EXERCISE DESCRIPTION: Show every line in the rows below that contains the word "Province", treating uppercase and lowercase letters as different.

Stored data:
====

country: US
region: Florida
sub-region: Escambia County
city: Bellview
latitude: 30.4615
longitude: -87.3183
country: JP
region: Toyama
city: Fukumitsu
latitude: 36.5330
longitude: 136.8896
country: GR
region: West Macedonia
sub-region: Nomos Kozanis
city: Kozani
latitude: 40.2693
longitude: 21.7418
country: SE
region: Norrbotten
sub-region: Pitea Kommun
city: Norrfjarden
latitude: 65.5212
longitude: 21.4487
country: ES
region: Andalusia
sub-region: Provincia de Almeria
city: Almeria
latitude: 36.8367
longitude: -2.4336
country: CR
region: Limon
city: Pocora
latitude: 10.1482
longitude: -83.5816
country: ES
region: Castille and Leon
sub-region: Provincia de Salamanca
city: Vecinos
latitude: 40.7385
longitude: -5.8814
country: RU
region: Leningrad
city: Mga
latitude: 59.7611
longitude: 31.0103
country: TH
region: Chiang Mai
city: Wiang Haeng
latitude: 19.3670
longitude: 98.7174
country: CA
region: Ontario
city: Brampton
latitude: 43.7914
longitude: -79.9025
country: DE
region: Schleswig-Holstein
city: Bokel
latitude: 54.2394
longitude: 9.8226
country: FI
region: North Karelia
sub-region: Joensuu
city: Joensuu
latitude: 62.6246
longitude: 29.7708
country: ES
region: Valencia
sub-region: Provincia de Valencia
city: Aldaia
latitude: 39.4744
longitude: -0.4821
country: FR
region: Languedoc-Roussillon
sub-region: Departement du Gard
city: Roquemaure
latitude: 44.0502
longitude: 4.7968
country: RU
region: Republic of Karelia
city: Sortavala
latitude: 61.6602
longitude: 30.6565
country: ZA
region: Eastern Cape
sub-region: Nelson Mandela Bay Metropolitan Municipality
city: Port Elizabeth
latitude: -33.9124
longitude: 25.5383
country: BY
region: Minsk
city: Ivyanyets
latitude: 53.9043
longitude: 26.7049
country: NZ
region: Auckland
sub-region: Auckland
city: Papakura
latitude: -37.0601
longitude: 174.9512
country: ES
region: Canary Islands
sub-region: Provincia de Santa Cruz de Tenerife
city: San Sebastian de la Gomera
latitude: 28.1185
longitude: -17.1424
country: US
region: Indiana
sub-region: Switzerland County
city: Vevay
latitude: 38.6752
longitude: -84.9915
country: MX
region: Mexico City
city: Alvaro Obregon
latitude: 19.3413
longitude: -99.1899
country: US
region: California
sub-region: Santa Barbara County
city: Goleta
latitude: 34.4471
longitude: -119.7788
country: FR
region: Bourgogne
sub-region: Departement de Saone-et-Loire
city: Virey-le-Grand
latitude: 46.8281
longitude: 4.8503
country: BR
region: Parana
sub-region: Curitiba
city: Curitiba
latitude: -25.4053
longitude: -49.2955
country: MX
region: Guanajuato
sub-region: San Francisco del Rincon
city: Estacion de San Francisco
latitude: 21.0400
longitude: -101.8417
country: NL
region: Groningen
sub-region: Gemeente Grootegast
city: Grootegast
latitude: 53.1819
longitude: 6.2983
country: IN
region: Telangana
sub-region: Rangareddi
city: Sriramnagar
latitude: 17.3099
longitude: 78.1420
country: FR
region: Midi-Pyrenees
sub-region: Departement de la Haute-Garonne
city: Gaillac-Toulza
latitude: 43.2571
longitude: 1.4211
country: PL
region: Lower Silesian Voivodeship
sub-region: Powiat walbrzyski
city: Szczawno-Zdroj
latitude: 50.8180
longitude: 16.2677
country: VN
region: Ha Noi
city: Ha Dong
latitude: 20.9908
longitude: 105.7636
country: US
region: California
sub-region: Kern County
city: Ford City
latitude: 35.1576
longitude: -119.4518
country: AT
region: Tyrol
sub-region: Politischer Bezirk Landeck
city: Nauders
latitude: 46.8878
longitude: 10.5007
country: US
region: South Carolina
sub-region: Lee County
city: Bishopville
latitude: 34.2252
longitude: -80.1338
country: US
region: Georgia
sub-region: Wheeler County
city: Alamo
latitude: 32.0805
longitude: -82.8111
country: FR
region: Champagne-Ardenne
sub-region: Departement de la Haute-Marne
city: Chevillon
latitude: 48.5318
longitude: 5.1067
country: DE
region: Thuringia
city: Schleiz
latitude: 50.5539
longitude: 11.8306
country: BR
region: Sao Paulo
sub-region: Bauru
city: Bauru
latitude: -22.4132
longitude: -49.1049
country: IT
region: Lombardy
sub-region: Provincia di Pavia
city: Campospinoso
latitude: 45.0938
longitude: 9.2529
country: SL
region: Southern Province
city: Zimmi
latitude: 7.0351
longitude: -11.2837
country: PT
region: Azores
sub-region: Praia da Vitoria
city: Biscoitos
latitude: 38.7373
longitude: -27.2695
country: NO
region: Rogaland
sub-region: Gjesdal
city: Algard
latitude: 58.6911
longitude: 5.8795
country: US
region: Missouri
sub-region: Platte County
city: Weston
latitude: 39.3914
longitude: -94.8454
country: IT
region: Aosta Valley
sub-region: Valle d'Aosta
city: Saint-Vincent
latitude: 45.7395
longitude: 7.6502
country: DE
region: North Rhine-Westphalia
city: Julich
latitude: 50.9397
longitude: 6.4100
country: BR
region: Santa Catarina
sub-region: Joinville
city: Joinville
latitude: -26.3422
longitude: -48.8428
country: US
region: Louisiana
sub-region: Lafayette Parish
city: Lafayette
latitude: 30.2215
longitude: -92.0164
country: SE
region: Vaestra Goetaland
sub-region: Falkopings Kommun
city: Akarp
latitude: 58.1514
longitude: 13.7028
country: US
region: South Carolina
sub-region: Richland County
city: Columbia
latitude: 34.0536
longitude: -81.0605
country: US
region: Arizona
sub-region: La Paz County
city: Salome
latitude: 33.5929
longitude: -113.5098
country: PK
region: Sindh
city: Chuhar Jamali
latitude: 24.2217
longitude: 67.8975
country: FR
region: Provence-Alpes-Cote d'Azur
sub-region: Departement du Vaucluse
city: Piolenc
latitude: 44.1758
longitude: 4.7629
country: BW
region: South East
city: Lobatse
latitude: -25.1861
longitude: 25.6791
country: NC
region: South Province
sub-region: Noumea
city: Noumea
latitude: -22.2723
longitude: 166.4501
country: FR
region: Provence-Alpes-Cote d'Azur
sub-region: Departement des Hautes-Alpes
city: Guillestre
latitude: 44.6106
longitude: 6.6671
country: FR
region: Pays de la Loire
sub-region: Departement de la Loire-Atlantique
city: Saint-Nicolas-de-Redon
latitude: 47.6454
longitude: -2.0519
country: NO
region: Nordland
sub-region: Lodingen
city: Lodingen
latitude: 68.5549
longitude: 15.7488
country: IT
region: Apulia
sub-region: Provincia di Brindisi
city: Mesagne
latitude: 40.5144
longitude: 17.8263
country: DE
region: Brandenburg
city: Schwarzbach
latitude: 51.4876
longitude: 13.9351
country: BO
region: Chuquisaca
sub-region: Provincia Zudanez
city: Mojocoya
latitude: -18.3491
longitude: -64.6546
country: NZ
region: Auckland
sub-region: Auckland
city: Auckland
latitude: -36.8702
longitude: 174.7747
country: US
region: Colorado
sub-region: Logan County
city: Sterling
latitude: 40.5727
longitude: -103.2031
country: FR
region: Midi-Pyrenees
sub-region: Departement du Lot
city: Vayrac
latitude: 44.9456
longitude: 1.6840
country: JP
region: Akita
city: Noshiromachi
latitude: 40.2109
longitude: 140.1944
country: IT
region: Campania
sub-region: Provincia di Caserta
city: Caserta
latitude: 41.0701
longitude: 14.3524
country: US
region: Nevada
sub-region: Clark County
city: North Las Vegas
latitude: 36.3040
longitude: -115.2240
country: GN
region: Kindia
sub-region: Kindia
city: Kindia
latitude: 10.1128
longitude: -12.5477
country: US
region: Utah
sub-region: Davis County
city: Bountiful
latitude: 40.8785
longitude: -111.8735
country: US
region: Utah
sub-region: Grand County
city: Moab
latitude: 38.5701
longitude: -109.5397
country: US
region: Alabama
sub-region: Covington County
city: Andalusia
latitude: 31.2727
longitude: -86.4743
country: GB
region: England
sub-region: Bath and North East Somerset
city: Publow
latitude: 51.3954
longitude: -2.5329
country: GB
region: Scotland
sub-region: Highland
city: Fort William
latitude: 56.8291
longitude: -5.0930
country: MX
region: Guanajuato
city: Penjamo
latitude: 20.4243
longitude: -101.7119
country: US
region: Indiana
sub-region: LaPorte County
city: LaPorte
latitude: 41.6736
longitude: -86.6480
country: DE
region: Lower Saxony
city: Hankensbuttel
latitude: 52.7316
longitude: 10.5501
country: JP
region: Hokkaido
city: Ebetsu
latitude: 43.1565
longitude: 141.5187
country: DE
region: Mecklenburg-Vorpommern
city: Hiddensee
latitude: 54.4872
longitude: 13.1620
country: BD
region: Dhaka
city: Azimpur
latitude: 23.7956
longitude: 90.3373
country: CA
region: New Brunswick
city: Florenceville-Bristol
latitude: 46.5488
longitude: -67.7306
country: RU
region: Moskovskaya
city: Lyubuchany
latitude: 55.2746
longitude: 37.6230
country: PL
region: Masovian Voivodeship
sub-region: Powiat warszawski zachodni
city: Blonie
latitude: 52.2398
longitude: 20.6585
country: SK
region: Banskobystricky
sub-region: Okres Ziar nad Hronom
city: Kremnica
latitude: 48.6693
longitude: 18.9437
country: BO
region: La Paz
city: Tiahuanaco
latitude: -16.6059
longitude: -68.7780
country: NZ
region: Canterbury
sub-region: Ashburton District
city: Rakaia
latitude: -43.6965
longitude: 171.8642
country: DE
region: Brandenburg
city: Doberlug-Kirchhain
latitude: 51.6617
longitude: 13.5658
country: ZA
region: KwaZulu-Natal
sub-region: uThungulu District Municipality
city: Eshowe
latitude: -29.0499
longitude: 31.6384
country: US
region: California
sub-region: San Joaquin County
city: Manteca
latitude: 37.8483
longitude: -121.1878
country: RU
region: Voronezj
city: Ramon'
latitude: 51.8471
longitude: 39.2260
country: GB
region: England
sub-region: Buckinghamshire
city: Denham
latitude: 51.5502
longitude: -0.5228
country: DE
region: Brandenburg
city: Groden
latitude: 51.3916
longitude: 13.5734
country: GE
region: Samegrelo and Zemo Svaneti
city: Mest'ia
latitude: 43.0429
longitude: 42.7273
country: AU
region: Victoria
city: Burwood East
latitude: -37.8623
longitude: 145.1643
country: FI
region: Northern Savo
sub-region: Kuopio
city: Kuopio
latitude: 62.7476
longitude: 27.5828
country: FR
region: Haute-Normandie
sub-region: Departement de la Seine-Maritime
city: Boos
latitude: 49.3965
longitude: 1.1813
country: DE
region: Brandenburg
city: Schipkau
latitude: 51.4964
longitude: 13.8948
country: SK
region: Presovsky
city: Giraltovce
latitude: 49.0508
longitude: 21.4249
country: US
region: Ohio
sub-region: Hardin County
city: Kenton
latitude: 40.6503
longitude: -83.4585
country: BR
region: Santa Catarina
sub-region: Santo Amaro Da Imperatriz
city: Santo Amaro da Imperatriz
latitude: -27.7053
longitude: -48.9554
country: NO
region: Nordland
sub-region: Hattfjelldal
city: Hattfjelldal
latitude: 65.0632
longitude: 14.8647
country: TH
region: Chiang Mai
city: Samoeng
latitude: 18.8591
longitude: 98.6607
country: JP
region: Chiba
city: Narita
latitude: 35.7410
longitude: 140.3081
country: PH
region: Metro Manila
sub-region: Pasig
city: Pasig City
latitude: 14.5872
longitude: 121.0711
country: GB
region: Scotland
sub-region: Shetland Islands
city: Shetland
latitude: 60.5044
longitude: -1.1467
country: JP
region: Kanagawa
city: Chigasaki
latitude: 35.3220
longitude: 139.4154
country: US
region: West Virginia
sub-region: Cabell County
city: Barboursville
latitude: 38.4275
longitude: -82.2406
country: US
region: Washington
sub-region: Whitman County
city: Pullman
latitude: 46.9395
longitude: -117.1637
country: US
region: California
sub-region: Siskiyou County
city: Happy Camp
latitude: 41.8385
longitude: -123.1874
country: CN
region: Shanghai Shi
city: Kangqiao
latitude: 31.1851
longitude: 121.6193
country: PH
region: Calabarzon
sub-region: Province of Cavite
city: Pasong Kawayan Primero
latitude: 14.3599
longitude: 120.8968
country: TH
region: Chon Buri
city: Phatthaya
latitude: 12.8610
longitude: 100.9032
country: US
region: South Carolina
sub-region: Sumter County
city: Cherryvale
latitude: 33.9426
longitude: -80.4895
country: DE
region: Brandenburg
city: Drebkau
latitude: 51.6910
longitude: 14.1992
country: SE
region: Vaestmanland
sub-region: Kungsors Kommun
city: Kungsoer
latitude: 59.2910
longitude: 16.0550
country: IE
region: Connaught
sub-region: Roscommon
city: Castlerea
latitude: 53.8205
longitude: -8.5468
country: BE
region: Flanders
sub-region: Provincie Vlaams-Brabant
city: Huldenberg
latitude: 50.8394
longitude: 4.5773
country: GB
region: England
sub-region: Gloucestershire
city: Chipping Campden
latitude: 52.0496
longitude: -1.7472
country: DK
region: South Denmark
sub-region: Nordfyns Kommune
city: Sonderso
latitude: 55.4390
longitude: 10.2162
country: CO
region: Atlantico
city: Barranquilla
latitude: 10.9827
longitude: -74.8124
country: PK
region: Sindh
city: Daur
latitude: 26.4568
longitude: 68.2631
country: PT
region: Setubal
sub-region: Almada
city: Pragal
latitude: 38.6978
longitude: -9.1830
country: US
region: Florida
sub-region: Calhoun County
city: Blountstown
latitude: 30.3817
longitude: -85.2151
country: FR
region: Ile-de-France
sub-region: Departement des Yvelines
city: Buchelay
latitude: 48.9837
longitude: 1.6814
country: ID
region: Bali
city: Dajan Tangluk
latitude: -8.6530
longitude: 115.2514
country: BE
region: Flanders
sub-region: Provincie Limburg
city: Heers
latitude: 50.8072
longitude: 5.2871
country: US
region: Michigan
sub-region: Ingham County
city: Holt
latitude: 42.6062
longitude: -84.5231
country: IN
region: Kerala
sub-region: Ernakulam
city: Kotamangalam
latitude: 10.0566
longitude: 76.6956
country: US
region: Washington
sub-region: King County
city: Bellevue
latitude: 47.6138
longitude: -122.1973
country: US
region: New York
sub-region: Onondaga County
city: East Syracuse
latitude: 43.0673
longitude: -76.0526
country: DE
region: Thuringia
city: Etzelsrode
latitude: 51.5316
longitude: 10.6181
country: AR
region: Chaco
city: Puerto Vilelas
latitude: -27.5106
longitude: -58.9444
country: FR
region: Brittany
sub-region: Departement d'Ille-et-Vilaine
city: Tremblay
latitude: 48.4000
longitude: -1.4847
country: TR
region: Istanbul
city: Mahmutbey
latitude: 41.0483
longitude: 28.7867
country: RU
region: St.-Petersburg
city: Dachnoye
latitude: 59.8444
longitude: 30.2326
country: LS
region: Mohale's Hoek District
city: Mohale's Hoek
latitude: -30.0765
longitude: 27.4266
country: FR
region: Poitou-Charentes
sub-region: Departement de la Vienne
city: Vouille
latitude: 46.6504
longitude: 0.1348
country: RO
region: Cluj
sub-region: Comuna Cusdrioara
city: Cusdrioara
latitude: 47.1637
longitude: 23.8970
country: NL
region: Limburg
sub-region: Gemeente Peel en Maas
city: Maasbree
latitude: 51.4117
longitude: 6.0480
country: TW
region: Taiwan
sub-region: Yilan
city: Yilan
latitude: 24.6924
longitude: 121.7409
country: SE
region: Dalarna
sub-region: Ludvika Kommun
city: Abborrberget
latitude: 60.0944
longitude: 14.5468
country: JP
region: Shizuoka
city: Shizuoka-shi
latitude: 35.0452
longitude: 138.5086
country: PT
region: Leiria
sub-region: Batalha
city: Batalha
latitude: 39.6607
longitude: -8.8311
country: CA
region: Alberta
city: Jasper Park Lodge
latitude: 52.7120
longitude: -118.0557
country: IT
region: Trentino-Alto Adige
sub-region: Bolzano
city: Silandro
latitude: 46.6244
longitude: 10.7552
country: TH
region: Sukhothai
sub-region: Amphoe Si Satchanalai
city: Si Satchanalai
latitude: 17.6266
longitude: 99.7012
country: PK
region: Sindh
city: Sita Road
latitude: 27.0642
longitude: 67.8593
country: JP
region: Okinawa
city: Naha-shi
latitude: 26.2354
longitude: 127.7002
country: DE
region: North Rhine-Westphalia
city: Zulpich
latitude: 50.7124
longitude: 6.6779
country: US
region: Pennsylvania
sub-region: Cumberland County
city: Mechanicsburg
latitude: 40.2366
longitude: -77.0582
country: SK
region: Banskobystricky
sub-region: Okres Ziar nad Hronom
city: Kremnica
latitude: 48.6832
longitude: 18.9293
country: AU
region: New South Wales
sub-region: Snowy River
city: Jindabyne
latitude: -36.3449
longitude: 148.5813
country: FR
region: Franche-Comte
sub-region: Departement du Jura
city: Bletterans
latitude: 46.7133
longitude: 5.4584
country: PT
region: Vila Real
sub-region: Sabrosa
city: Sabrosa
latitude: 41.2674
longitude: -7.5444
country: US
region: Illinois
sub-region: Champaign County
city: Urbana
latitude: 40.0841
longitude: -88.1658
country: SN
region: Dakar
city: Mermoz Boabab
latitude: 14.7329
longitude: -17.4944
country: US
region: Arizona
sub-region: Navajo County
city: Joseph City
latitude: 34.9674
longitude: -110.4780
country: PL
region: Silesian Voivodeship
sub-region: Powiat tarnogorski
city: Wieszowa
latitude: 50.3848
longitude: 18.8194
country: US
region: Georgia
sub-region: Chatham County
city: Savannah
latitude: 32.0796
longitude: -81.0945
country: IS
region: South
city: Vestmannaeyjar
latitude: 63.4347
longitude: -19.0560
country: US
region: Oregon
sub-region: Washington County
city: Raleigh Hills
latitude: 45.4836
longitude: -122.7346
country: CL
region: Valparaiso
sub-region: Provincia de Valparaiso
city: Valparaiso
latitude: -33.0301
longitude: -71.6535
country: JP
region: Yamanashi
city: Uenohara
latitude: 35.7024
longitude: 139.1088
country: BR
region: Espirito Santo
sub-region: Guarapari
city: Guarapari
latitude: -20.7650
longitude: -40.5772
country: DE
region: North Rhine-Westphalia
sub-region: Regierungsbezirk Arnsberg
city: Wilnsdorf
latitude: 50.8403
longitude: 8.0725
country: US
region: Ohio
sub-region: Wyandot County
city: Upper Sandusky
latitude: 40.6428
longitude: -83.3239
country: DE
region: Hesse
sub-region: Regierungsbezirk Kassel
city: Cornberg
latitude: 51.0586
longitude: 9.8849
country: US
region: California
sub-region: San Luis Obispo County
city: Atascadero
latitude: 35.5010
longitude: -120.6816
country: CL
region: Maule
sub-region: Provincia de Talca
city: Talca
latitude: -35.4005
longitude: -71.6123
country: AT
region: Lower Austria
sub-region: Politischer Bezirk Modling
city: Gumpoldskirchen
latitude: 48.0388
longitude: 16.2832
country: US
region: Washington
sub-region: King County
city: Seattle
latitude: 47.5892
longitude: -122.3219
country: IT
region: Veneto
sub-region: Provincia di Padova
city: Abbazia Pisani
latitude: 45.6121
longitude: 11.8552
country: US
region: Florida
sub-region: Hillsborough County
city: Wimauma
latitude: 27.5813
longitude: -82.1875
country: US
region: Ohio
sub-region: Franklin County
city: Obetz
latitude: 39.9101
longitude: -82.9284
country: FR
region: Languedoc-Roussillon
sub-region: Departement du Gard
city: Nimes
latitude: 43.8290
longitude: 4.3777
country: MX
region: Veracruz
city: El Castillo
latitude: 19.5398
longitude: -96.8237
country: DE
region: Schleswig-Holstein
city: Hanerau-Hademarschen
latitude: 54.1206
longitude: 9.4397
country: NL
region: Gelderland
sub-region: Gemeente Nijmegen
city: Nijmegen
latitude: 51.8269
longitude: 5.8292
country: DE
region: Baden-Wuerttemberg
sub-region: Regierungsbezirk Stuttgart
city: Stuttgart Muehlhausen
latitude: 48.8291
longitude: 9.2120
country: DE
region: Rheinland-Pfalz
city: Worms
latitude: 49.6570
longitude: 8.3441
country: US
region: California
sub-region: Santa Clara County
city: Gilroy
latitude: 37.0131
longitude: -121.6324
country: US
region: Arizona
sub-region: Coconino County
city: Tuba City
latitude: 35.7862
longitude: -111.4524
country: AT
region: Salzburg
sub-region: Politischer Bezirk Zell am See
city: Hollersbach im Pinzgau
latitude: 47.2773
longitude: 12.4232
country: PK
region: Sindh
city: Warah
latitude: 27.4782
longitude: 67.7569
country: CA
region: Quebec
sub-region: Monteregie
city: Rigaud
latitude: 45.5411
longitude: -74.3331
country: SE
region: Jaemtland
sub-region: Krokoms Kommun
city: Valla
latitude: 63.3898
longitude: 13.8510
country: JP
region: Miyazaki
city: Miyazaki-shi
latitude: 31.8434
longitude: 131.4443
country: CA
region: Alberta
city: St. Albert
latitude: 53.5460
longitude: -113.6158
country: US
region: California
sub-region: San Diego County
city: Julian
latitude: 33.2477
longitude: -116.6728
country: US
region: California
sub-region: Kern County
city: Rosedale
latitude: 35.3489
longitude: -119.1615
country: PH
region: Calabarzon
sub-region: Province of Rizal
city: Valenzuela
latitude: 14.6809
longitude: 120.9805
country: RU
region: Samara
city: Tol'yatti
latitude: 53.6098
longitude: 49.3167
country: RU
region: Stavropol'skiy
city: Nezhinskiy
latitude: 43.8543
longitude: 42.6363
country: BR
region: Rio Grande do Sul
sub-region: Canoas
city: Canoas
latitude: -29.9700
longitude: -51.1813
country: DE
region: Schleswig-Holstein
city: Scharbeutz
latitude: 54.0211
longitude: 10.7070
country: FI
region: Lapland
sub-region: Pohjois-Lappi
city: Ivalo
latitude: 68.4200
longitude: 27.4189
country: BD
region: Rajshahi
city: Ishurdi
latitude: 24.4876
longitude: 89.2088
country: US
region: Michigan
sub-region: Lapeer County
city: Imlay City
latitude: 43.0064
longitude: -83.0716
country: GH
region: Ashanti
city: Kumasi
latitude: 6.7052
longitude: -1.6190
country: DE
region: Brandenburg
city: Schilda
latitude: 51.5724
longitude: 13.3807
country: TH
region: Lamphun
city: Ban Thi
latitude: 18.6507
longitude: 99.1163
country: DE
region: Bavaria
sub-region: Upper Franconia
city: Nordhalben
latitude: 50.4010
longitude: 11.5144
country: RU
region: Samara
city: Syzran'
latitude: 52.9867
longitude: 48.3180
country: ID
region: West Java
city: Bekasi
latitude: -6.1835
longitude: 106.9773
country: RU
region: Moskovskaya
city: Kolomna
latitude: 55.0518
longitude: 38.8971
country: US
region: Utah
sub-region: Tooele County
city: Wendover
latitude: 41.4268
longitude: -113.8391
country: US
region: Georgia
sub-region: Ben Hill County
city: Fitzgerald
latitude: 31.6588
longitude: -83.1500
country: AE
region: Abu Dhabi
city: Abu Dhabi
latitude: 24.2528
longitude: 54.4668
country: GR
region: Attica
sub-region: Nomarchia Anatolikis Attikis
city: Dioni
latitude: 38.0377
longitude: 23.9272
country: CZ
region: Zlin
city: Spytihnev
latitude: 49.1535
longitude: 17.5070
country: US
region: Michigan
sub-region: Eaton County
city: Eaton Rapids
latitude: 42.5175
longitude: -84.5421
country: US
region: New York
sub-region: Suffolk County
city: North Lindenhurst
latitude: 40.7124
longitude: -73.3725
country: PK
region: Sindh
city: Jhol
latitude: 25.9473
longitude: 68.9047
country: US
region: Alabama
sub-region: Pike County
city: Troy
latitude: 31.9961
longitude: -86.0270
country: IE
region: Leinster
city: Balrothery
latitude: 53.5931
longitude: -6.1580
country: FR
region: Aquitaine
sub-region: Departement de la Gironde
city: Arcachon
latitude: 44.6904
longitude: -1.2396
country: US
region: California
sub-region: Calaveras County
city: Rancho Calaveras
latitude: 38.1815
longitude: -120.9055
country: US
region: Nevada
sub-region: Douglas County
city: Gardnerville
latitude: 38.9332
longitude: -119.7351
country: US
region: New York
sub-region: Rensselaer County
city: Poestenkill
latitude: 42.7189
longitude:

====

FINISHED EXERCISE:
region: Southern Province
region: South Province
sub-region: Province of Cavite
sub-region: Province of Rizal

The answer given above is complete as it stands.